Add to these concerns Adobe’s recent guidance miss for Q2, with projected revenue of $5.77 billion to $5.82 billion coming in marginally under the analyst consensus of $5.8 billion. With competition rising, AI’s rapid evolution, and cautious forecasts, some investors are questioning Adobe’s long-term dominance. But dismissing Adobe too quickly would be a mistake.

But That’s Only Half the Story

On closer inspection, however, Adobe’s actual performance remains enviable. Investor sentiment on the stock appears to have reached rock-bottom. Yet, the company posted record revenues of $5.71 billion in its latest report, up 10% year over year (at an even stronger 11% when adjusted for FX swings).

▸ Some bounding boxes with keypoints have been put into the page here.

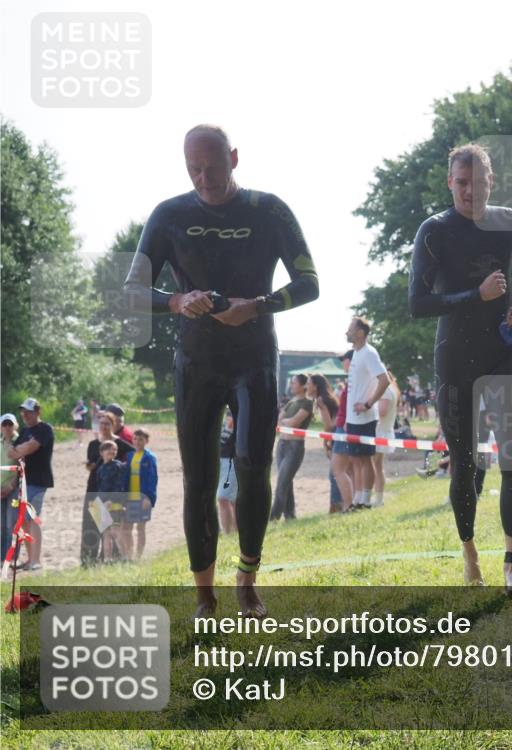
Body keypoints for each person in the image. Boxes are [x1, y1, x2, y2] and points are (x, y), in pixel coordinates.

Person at [123, 124, 320, 617]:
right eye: (194, 169)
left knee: (254, 469)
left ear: (234, 158)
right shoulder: (170, 215)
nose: (204, 178)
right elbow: (130, 290)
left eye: (212, 167)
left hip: (254, 357)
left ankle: (247, 580)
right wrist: (176, 300)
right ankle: (204, 594)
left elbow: (311, 282)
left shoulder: (267, 209)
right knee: (199, 479)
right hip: (197, 363)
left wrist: (259, 304)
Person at [408, 142, 512, 594]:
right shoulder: (434, 231)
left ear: (492, 182)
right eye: (462, 183)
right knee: (464, 464)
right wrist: (476, 296)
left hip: (503, 352)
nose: (470, 191)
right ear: (450, 183)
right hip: (454, 356)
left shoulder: (509, 223)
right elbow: (418, 303)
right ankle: (470, 555)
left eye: (479, 182)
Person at [343, 317, 390, 510]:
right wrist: (347, 418)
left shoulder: (369, 353)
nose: (347, 332)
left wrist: (368, 404)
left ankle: (365, 500)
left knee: (366, 458)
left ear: (360, 333)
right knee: (356, 459)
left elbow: (384, 380)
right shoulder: (356, 353)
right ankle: (358, 498)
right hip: (353, 419)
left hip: (366, 418)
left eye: (350, 329)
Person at [6, 398, 54, 572]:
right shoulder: (26, 431)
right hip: (24, 481)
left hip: (39, 481)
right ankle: (30, 560)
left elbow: (28, 449)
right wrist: (21, 450)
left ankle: (36, 561)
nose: (25, 415)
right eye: (23, 412)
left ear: (38, 412)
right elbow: (13, 452)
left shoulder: (45, 429)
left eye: (29, 412)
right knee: (25, 522)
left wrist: (21, 450)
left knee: (32, 519)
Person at [82, 412, 133, 565]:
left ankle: (118, 558)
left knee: (114, 528)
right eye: (101, 423)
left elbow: (133, 456)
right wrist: (90, 466)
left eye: (107, 423)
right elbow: (91, 465)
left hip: (113, 493)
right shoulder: (93, 444)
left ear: (113, 425)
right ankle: (89, 560)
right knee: (94, 526)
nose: (104, 426)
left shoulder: (120, 444)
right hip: (94, 489)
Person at [270, 374, 313, 522]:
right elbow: (279, 420)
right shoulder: (290, 402)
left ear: (302, 386)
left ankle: (273, 517)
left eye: (294, 383)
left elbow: (294, 422)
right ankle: (290, 515)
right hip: (282, 444)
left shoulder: (307, 403)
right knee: (286, 481)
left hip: (294, 446)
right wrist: (284, 421)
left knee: (282, 482)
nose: (291, 385)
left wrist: (284, 421)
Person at [306, 374, 342, 513]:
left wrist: (326, 443)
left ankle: (335, 507)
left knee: (334, 474)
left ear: (315, 386)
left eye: (308, 383)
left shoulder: (321, 400)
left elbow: (328, 426)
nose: (306, 386)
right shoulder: (327, 398)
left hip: (335, 436)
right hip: (338, 434)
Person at [123, 428, 158, 560]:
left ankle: (139, 556)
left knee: (140, 527)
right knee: (127, 527)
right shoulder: (130, 456)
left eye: (141, 439)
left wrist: (148, 497)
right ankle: (130, 555)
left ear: (147, 441)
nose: (137, 442)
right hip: (130, 498)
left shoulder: (149, 457)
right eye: (135, 439)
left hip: (143, 498)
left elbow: (152, 478)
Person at [94, 440, 128, 563]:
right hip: (101, 504)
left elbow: (119, 486)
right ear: (101, 452)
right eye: (109, 449)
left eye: (114, 449)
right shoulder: (100, 469)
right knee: (105, 533)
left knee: (115, 531)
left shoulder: (118, 466)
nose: (112, 451)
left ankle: (125, 557)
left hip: (115, 503)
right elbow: (99, 487)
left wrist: (110, 500)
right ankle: (108, 559)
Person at [330, 350, 355, 513]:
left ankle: (348, 505)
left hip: (344, 427)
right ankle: (352, 503)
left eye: (344, 360)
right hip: (345, 426)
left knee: (338, 470)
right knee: (349, 469)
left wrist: (346, 421)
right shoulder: (353, 379)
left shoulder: (354, 379)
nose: (342, 363)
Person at [372, 370, 401, 508]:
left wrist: (368, 408)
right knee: (378, 466)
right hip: (383, 431)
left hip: (379, 431)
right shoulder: (392, 390)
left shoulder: (385, 390)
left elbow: (382, 412)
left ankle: (375, 497)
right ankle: (378, 498)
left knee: (373, 466)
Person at [1, 414, 19, 564]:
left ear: (15, 426)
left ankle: (11, 558)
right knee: (2, 525)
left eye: (10, 424)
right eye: (4, 424)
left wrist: (11, 485)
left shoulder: (19, 441)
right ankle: (2, 558)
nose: (7, 427)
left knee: (11, 524)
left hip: (14, 488)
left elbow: (21, 467)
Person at [216, 411, 238, 534]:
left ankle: (233, 534)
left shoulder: (240, 407)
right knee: (229, 500)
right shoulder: (225, 410)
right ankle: (230, 534)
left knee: (224, 498)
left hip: (232, 460)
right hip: (218, 458)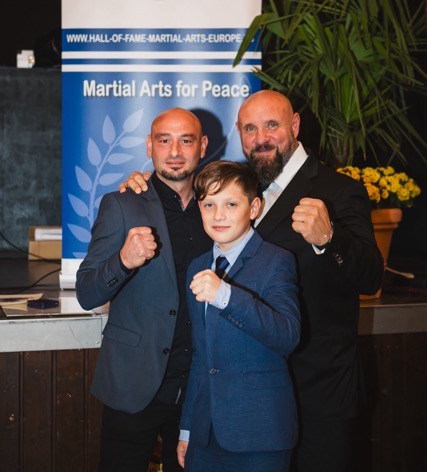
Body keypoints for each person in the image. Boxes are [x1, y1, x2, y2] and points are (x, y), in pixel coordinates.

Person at [121, 89, 384, 472]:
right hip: (243, 401)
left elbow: (371, 277)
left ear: (294, 125)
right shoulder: (242, 186)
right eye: (249, 128)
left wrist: (330, 238)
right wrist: (144, 184)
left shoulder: (338, 190)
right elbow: (192, 191)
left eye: (271, 125)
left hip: (318, 392)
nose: (260, 138)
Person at [75, 107, 212, 472]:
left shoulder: (217, 207)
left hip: (198, 385)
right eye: (164, 140)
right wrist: (123, 260)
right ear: (150, 145)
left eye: (186, 141)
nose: (175, 151)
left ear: (203, 146)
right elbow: (87, 293)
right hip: (134, 381)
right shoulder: (122, 203)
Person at [176, 160, 301, 472]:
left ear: (254, 207)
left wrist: (226, 296)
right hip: (205, 433)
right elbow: (200, 357)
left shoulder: (276, 260)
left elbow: (287, 335)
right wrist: (188, 428)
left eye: (231, 204)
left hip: (259, 432)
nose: (218, 215)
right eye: (209, 204)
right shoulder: (197, 267)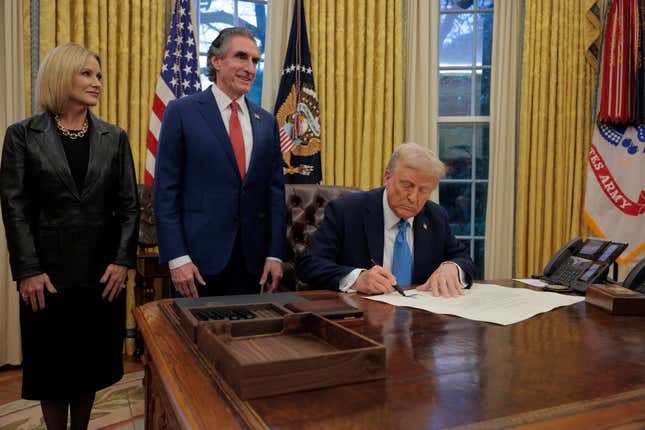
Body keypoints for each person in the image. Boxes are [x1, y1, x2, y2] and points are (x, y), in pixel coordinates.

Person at [0, 43, 139, 429]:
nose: (97, 82)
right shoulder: (23, 136)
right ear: (63, 76)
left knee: (89, 366)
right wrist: (27, 270)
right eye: (87, 74)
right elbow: (15, 209)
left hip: (101, 275)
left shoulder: (115, 137)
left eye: (98, 75)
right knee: (52, 368)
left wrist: (122, 260)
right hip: (47, 276)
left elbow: (130, 206)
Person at [153, 27, 285, 297]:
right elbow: (166, 193)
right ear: (216, 61)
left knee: (246, 339)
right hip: (195, 265)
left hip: (250, 265)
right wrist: (177, 257)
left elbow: (274, 196)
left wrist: (275, 255)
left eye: (254, 61)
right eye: (241, 57)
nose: (250, 68)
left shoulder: (267, 123)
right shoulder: (182, 112)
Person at [296, 143, 474, 297]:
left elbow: (463, 258)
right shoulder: (346, 211)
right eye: (407, 185)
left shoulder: (436, 216)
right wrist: (357, 279)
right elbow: (310, 265)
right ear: (387, 178)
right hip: (360, 318)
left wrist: (453, 267)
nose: (413, 197)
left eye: (423, 190)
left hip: (420, 319)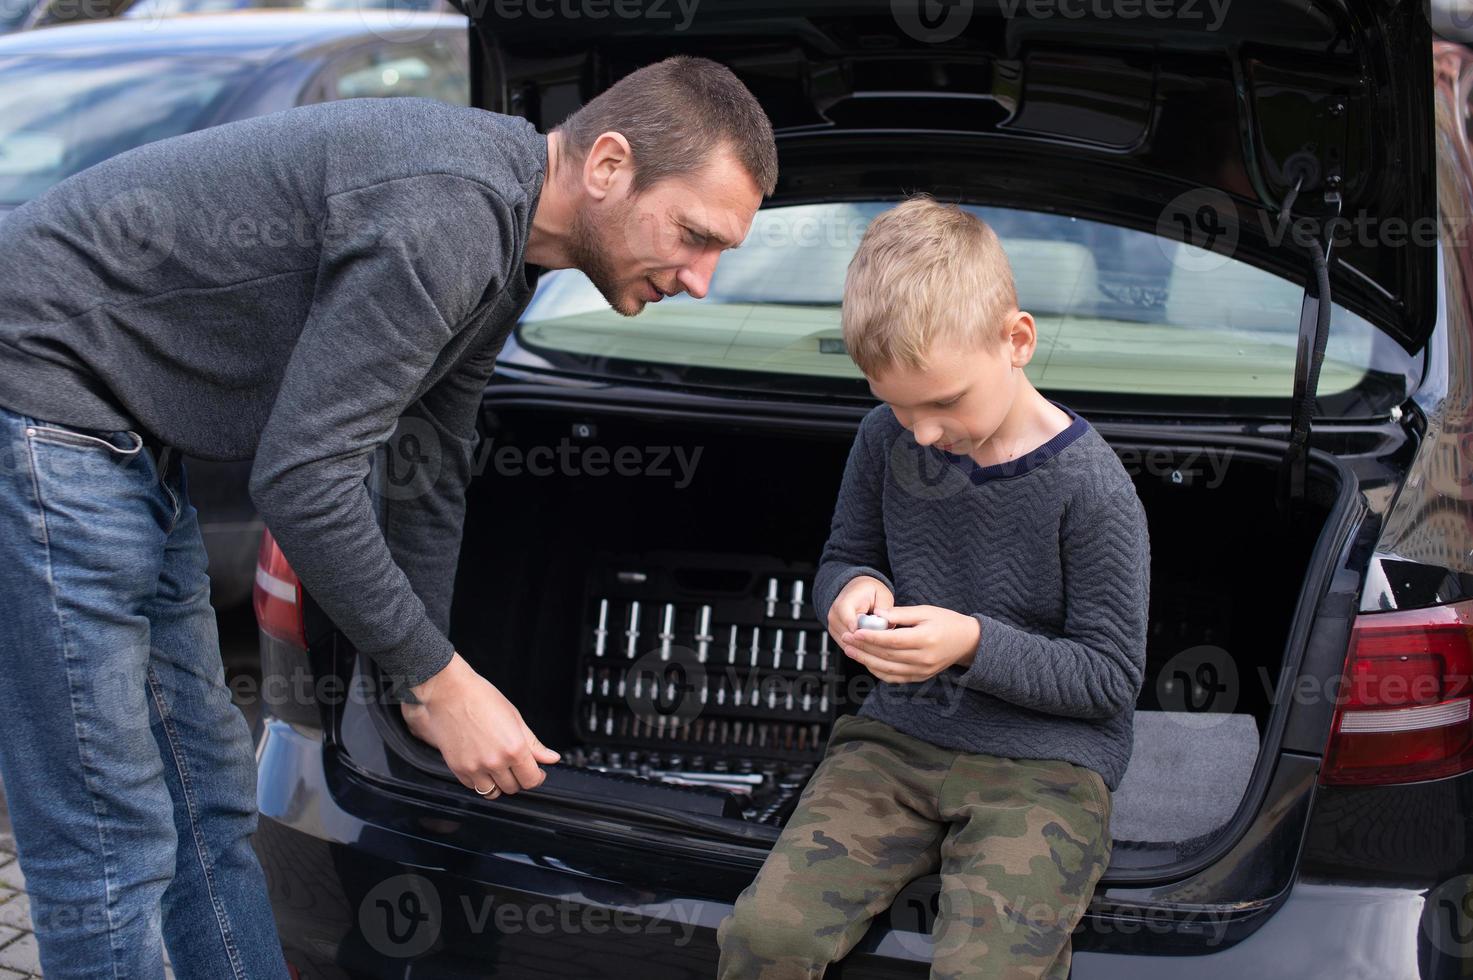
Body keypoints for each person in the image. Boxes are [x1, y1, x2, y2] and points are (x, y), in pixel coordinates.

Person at [0, 56, 776, 978]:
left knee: (207, 794)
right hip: (45, 404)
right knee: (106, 828)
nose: (701, 279)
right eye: (694, 235)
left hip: (128, 437)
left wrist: (420, 689)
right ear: (608, 165)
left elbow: (429, 470)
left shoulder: (503, 240)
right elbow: (303, 479)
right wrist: (436, 679)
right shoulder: (449, 212)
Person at [716, 195, 1150, 979]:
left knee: (983, 969)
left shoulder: (1092, 489)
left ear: (1016, 341)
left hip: (1047, 768)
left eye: (944, 402)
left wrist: (971, 644)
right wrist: (849, 596)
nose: (920, 431)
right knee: (765, 938)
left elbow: (1108, 679)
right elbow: (846, 554)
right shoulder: (886, 440)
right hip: (895, 742)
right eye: (895, 404)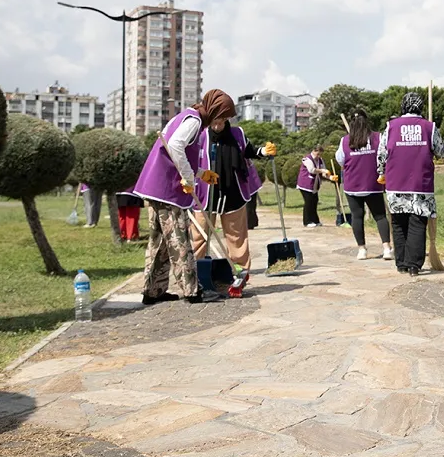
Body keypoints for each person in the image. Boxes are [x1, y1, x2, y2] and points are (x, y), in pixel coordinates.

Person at [133, 89, 235, 305]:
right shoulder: (195, 121)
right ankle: (192, 291)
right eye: (223, 116)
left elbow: (178, 151)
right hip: (167, 189)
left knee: (160, 242)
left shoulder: (188, 116)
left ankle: (152, 291)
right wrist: (189, 178)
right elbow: (176, 146)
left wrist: (200, 174)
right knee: (180, 239)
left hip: (156, 186)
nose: (223, 121)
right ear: (215, 110)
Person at [190, 120, 276, 279]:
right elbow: (188, 157)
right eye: (214, 120)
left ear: (226, 119)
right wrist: (186, 178)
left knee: (236, 236)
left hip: (233, 193)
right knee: (199, 235)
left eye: (220, 121)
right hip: (205, 193)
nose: (217, 125)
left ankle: (240, 271)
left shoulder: (237, 134)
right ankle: (195, 271)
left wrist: (264, 151)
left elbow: (249, 151)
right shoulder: (199, 134)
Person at [377, 92, 444, 276]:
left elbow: (381, 155)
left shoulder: (390, 126)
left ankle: (401, 263)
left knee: (399, 223)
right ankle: (414, 265)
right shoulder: (429, 127)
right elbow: (442, 151)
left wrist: (380, 173)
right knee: (418, 223)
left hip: (395, 184)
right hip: (421, 184)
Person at [335, 108, 393, 261]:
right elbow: (385, 156)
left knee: (357, 217)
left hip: (352, 185)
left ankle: (362, 249)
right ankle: (387, 248)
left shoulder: (345, 140)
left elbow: (340, 160)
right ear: (366, 121)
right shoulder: (377, 137)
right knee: (380, 216)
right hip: (373, 183)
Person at [297, 146, 335, 228]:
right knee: (308, 202)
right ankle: (307, 221)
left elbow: (324, 172)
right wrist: (322, 170)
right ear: (314, 151)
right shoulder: (307, 159)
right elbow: (312, 170)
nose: (319, 156)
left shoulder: (320, 160)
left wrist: (331, 177)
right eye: (318, 154)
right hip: (305, 184)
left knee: (314, 201)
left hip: (314, 185)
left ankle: (315, 220)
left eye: (320, 154)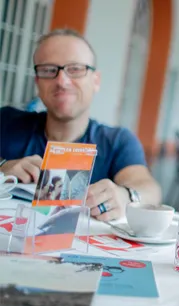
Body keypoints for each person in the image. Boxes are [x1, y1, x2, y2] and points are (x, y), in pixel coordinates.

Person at [0, 29, 161, 221]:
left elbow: (150, 190)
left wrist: (126, 195)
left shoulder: (117, 141)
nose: (62, 81)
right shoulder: (6, 122)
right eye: (49, 70)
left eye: (75, 69)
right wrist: (2, 168)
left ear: (96, 81)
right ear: (37, 82)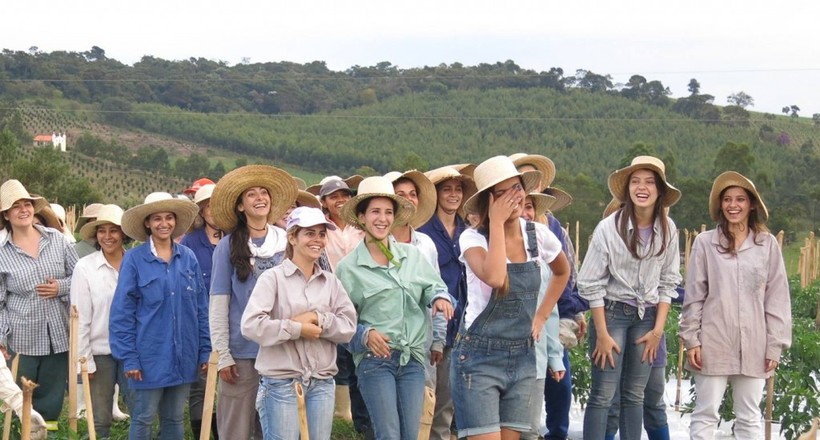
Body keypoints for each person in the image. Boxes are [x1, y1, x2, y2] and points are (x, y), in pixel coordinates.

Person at [452, 155, 570, 440]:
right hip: (478, 357)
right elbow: (495, 278)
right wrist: (495, 223)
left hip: (523, 355)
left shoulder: (539, 235)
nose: (513, 198)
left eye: (516, 189)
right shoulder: (472, 239)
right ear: (488, 201)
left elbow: (562, 272)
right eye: (501, 193)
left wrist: (541, 316)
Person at [335, 176, 455, 440]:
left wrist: (440, 299)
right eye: (375, 211)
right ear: (361, 216)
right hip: (374, 361)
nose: (383, 218)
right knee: (388, 434)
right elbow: (340, 324)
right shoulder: (347, 268)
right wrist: (364, 335)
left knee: (410, 435)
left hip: (412, 360)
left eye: (389, 212)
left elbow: (435, 287)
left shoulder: (411, 256)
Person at [680, 171, 791, 440]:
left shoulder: (767, 245)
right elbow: (694, 295)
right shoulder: (706, 243)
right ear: (720, 205)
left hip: (755, 343)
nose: (733, 205)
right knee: (706, 414)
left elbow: (777, 298)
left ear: (751, 204)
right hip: (713, 340)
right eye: (727, 199)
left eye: (740, 199)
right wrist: (692, 340)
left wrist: (774, 344)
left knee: (749, 418)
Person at [578, 156, 682, 440]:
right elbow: (590, 282)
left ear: (660, 190)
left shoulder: (669, 229)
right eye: (636, 181)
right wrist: (601, 332)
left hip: (647, 317)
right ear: (627, 189)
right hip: (611, 314)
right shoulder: (608, 229)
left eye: (649, 182)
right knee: (603, 393)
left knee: (635, 395)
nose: (642, 187)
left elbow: (668, 283)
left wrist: (658, 331)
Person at [241, 206, 357, 440]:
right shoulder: (272, 278)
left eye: (321, 234)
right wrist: (296, 328)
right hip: (281, 383)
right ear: (292, 237)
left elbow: (348, 327)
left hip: (322, 382)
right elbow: (251, 325)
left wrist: (318, 319)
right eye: (309, 233)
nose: (317, 240)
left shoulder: (331, 282)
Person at [109, 192, 210, 440]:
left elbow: (201, 308)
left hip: (184, 354)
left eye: (169, 218)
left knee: (175, 418)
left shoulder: (188, 257)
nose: (164, 224)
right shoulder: (134, 259)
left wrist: (205, 350)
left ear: (175, 222)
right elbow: (122, 313)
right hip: (148, 355)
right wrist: (129, 358)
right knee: (143, 418)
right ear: (147, 223)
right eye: (157, 219)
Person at [209, 164, 298, 440]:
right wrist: (223, 354)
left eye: (264, 193)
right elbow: (219, 302)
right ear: (240, 206)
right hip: (242, 351)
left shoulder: (287, 242)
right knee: (236, 427)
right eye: (251, 195)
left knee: (276, 426)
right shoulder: (228, 246)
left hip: (282, 348)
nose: (260, 198)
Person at [0, 179, 78, 431]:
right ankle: (21, 433)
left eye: (27, 204)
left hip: (58, 332)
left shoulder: (57, 239)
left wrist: (60, 288)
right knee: (21, 395)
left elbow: (79, 276)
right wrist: (1, 339)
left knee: (53, 397)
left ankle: (50, 434)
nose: (24, 210)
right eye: (16, 207)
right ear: (6, 214)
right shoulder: (2, 251)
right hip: (21, 337)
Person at [417, 165, 477, 440]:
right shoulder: (424, 232)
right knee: (433, 399)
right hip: (435, 324)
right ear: (436, 194)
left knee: (453, 403)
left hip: (466, 325)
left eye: (458, 189)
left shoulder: (470, 232)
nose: (453, 194)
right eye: (447, 189)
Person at [70, 204, 132, 438]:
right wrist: (84, 360)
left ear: (123, 233)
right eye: (102, 231)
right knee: (99, 418)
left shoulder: (135, 264)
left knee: (141, 410)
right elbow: (80, 316)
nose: (108, 236)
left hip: (131, 350)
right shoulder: (85, 267)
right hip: (99, 351)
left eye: (113, 230)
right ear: (95, 235)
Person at [518, 191, 566, 440]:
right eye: (519, 205)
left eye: (529, 207)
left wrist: (555, 356)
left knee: (529, 430)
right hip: (498, 355)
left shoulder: (541, 255)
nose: (525, 213)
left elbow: (550, 312)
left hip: (534, 355)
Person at [179, 183, 220, 440]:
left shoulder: (237, 237)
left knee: (232, 379)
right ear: (201, 212)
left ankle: (228, 428)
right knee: (201, 382)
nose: (213, 211)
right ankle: (202, 431)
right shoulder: (191, 243)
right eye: (208, 207)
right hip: (200, 321)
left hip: (233, 321)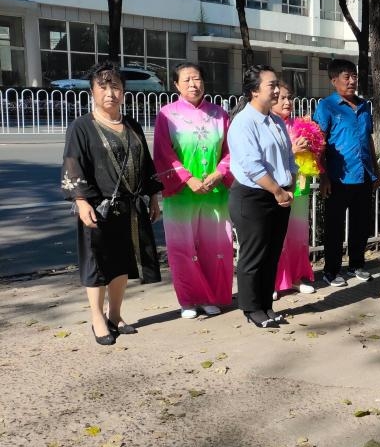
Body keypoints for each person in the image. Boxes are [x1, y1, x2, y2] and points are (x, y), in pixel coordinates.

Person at [61, 62, 161, 345]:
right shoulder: (81, 127)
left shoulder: (132, 125)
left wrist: (153, 196)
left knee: (122, 263)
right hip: (97, 208)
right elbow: (73, 164)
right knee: (98, 265)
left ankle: (115, 315)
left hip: (129, 208)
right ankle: (97, 318)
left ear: (124, 92)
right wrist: (81, 201)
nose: (110, 93)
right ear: (92, 91)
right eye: (103, 87)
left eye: (115, 86)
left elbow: (146, 163)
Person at [153, 62, 233, 320]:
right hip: (181, 193)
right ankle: (189, 298)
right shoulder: (167, 115)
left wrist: (220, 173)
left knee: (216, 245)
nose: (192, 84)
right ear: (176, 85)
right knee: (182, 247)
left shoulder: (220, 114)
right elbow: (163, 154)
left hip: (215, 192)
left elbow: (231, 150)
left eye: (196, 78)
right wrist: (187, 179)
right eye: (186, 80)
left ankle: (211, 297)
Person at [227, 66, 296, 329]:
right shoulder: (244, 123)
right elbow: (252, 166)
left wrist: (289, 184)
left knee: (272, 254)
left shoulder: (276, 121)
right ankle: (251, 307)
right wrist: (277, 191)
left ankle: (266, 304)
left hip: (279, 195)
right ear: (254, 91)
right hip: (253, 197)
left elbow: (287, 157)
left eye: (277, 84)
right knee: (254, 255)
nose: (277, 90)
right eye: (271, 85)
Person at [313, 58, 380, 287]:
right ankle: (331, 270)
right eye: (346, 77)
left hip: (363, 175)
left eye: (354, 76)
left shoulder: (364, 106)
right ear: (334, 80)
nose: (352, 81)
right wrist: (323, 176)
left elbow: (368, 140)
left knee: (360, 225)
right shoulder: (327, 106)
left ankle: (356, 264)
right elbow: (319, 143)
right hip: (338, 177)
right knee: (334, 227)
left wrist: (375, 169)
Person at [272, 82, 324, 298]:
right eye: (282, 98)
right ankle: (273, 281)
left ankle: (295, 277)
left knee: (297, 234)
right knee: (275, 235)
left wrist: (314, 144)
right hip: (274, 188)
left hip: (300, 187)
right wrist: (292, 149)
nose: (287, 102)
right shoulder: (268, 125)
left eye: (290, 97)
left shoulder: (299, 124)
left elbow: (317, 150)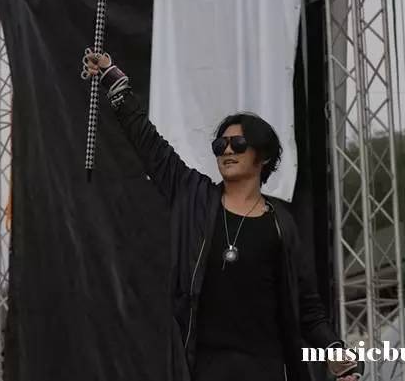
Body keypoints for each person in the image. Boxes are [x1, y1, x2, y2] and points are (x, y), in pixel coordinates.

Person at [82, 51, 362, 381]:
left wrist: (336, 354)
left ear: (263, 155)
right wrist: (113, 77)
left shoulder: (281, 224)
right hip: (205, 369)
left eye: (238, 143)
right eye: (220, 145)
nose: (227, 150)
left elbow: (307, 307)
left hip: (266, 371)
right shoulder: (194, 196)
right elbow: (150, 145)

Its Digital Media segment, including Creative Cloud and Document Cloud, expanded 11% to $4.23 billion. Surely, these aren’t numbers you’d expect from a business on the brink of collapse.

Honestly, I’d say AI is more of a boost than a threat for Adobe. Their Firefly platform, now baked into Photoshop, Illustrator, and Premiere Pro, shows they can totally blend generative AI into their usual workflows. And if you’re a pro looking for serious creative control, standalone tools like Firefly Web and Firefly Pro give you all the AI power without giving up that creative control. I want to stress “creative control” here, as none of the exciting AI tools we have seen over time have shown they gave creators full control over their work.

Meanwhile, Adobe’s Digital Experience division remains a key player for enterprises. Revenue climbed 10% to $1.41 billion last quarter, with major clients like IBM (IBM), AT&T (T), and PepsiCo (PEP) reinforcing Adobe’s stronghold. As businesses increasingly seek integrated solutions for content, marketing, and analytics, Adobe’s “One Adobe” strategy continues to make sense.

Putting Slowdown Fears into Context

As I mentioned, Adobe’s continued growth disproves ongoing market sentiment. While some may point to its guidance for 9% revenue growth in fiscal 2025, its first single-digit forecast in over a decade, as a sign of trouble, the bigger picture tells a different story. This is hardly a concern in the proper context, especially considering that currency swings alone reduced Adobe’s Digital Media ARR by $117 million from 2023 to 2024. With the dollar still strong, FX effects are a major factor behind the lower guidance. Without this impact, revenue growth would likely exceed 10% once again.

Importantly, I feel like both retail and institutional investors are actively ignoring Adobe’s capacity to consistently grow earnings year after year against all headwinds. To add some context here, analysts expect EPS to hit $20.41 in 2025, an 11% uptick year-over-year, despite all the market concerns and heavy AI investments. In other words, Adobe seems set to keep delivering double-digit earnings growth. Yet the stock’s sitting at about 19.3 times this year’s EPS, which honestly strikes me as way too low, especially given its dominant spot in the creative software world and, by now, a proven moat. To me, this screams opportunity for anyone who’s willing to tune out the short-term noise.

Is Adobe Stock a Buy or Sell?

Even with what seems to be all-time-low sentiment for the stock, Wall Street analysts still seem relatively optimistic on Adobe from its current price levels. Specifically, ADBE stock now has a Moderate Buy rating among 26 Wall Street analysts who cover the company. This is based on 16 Buy, nine Hold, and one Sell recommendations assigned in the past three months. The average price target for ADBE stock of $520.21 suggests an upside potential of 31.79%.

See more ADBE analyst ratings

Summing Up

To sum my thoughts up, Adobe’s prolonged decline to 2020-era levels might make for catchy headlines, but in no way does it erase the company’s strengths. Its steady growth, top-tier creative and marketing tools, and management’s strategic AI push all reinforce its long-term potential. While competition and macro challenges exist, they are industry-wide headwinds rather than signs of weakness unique to Adobe. Therefore, if you believe in Adobe’s knack for transforming challenges into fresh growth engines, then now, at these price levels, could be the perfect time to lean in rather than shy away.